▶ Task goal
Convert the lines below, from the very first one up to and including the line that contains "выверены, ведь вы", into a JSON list of strings, one string per line. Leave out blank lines and the pictures.

▶ Recorded data
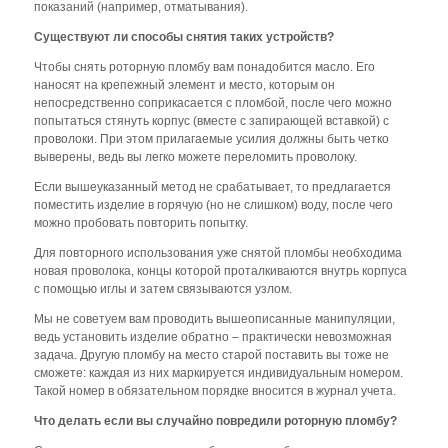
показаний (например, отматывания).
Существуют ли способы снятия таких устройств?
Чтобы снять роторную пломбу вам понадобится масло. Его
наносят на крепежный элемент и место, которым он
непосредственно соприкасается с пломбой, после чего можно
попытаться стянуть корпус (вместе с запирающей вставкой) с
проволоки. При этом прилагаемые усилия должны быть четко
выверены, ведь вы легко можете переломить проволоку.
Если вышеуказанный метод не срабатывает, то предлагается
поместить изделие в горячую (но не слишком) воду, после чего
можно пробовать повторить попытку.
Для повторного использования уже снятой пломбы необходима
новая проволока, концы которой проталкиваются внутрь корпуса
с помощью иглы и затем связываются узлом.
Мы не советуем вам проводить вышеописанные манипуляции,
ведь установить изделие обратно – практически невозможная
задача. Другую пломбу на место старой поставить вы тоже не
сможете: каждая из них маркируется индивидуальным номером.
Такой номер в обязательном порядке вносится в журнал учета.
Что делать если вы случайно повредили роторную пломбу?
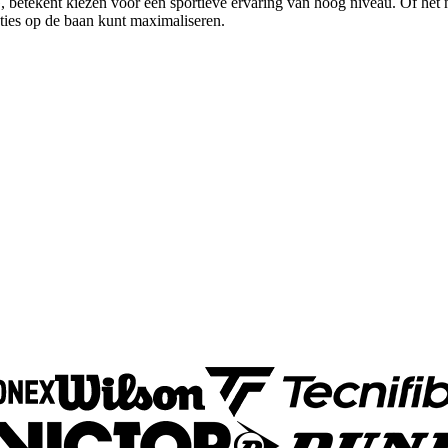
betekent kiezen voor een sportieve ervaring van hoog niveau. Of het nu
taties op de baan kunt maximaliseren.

▶ Solution
[
  "показаний (например, отматывания).",
  "Существуют ли способы снятия таких устройств?",
  "Чтобы снять роторную пломбу вам понадобится масло. Его",
  "наносят на крепежный элемент и место, которым он",
  "непосредственно соприкасается с пломбой, после чего можно",
  "попытаться стянуть корпус (вместе с запирающей вставкой) с",
  "проволоки. При этом прилагаемые усилия должны быть четко",
  "выверены, ведь вы легко можете переломить проволоку."
]